Post by Doris McCraw aka Angela Raines
|Photo property of the Author|
In the early days of Colorado Springs William S. and Helen (Hunt) Jackson were quite the couple. William, as the majority owner of the El Paso County Bank, treasurer of the Denver & Rio Grande Railroad, and later the receiver of the same company when it went into bankruptcy, was a major influence on the financial health and confidence in Colorado Springs. Helen (Hunt) was already an established author when she arrived in Colorado Springs. Her writings about the area were responsible for the view many Easterners and those from Europe had of the region.
How did these two come to achieve this status? Perhaps it will help to have a bit of background on the two individually.
|William Sharpless Jackson|
Born in Pennsylvania to Caleb S Jackson and Mary Ann Gause Jackson. His parents were involved in the Underground Railway, their home being a stop on that historical line, in Kennett Square, Chester County, Pennsylvania. His parents were also Quakers, the faith that William Jackson Palmer, one of the founders of Colorado Springs, also belonged to.
Helen was born Helen Marie Fiske on October 18, 1830, in Amherst Massachusetts. Her father Nathan Fiske was a teacher at Amherst College. Her mother Deborah Waterman Venal Fiske, taught Helen and her younger sister Anne at home whenever possible. There were two other children born to the Fiskes. Both were boys and died in infancy. Both of Helen's parents wrote. Her father wrote adult books and her mother wrote children's stories.

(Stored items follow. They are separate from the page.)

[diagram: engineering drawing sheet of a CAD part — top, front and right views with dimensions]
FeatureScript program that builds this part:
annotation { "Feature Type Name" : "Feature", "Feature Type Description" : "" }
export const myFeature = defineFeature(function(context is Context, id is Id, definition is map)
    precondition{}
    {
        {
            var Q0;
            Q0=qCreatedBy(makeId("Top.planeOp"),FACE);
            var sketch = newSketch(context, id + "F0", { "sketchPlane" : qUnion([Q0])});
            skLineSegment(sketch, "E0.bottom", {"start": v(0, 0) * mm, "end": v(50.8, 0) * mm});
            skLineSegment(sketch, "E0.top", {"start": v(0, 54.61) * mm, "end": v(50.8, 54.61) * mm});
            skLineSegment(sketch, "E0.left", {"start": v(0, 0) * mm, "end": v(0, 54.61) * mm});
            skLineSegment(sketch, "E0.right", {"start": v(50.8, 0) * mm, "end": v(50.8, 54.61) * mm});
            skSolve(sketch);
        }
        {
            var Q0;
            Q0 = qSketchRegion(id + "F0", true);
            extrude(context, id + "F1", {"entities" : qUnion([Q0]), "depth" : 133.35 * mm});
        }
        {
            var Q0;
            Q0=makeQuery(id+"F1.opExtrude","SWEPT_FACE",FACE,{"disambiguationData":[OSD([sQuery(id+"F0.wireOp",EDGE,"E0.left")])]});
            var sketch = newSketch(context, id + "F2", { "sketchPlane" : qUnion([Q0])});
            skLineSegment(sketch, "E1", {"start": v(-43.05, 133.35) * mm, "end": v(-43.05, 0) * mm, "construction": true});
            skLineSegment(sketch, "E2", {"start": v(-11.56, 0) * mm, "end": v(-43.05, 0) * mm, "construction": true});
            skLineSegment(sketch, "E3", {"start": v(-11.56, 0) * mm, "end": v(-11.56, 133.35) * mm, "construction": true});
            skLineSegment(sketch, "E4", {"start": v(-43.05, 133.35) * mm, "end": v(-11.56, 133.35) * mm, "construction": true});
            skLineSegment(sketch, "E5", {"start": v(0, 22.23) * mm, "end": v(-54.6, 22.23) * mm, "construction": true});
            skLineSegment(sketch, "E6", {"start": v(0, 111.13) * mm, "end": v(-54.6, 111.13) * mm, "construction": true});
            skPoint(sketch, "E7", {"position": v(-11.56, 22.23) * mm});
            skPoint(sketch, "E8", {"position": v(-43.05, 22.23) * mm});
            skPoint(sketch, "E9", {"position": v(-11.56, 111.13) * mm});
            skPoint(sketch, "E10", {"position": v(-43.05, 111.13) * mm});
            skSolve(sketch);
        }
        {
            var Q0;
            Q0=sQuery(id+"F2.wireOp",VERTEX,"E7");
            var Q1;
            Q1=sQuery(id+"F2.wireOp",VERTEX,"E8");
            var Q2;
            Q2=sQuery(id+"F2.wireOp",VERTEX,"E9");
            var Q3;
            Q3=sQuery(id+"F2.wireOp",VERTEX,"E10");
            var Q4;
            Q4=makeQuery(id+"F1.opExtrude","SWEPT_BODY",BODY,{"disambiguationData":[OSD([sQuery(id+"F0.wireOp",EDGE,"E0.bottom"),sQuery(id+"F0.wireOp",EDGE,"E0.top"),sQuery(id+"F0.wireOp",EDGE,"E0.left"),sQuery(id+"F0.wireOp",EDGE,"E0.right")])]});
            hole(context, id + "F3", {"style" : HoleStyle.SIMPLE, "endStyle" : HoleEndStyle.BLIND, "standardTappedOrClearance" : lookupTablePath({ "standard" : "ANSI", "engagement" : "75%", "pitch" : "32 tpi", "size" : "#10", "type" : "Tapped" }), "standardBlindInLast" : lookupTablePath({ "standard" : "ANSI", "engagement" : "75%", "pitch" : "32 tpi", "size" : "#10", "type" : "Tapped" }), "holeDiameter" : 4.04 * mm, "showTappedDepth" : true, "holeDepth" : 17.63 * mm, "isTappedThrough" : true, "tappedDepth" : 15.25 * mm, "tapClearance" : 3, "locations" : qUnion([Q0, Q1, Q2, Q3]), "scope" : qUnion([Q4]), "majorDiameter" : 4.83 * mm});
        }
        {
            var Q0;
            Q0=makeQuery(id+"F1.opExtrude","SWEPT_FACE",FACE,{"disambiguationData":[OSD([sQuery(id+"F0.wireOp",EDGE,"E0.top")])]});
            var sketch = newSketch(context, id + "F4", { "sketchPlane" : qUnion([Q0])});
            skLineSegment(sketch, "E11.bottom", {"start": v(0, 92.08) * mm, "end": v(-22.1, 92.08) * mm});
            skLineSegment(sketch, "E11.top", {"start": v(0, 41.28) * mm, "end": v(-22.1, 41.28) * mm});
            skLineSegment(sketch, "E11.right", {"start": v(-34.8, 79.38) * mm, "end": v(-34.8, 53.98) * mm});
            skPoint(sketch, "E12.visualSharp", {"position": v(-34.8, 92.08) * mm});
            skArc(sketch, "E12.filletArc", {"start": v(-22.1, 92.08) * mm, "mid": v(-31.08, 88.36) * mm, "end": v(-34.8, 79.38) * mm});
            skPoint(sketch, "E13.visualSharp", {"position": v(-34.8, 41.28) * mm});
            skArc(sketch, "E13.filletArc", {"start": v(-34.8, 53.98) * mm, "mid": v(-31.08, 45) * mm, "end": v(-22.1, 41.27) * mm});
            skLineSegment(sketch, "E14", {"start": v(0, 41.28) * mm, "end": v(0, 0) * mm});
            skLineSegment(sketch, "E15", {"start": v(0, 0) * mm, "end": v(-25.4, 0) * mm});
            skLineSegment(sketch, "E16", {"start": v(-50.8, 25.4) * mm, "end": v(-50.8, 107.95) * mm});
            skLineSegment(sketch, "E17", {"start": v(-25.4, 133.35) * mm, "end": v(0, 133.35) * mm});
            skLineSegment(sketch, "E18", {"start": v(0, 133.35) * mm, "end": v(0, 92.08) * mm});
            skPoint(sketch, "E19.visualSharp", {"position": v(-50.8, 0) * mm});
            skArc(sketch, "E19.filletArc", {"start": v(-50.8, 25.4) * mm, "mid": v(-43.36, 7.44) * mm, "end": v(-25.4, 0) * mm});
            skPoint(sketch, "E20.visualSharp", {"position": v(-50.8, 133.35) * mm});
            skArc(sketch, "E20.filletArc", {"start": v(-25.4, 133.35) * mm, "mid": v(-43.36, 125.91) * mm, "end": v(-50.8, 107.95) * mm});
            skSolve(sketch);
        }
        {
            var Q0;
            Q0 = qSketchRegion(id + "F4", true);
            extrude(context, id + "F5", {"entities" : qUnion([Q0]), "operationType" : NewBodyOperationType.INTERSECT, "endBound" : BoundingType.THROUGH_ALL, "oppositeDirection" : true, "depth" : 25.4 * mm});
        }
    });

Her doctor had said she needed to come to a warm, dry climate. When she arrived in Colorado Springs in the late fall it was snowing, overcast, and cold. She had thought that it might be best to go back to the east coast. To her Colorado Springs was raw, new, and not very welcoming. Helen felt the mountains were foreboding and the plains flat and ugly.
|Helen H Jackson|
Helen agreed to give Colorado one month. During that time, the sun came out again and Helen had a chance to see so many wonderful things. She soon fell in love with the area and over time traveled over a lot of Colorado. She wrote about what she saw and many of her essays were published in magazines back East. These essays described Colorado so well that people wanted to see what she wrote about.
While in Colorado Springs Helen met many people and one was William Sharpless Jackson. He worked for the Denver and Rio Grande Railroad and also was involved in banking. The two spent time traveling around the area and both loved the mountains and outdoors.
In October of 1875, Helen and William were married. This was Williams's first marriage and Helen's second. Helen was eight years older, but that did not seem to make any difference to William, or as Helen called him Will.
Williams's work kept him traveling a great deal; sometimes Helen would accompany him and sometimes she would stay in the home he had bought for them or travel on her own.
To Helen, Cheyenne mountain was the most beautiful mountain in the world. She and Will had spent much time around the mountain. Their favorite spot to 'camp' was an area in South Cheyenne canyon where it overlooked the city and the stream that flowed through the canyon.
Helen continued to write and travel. Sometimes she traveled without William and sometimes with him. Still, she kept writing her stories, essays, and poems. She would also return to the east coast where her sister Ann and family lived.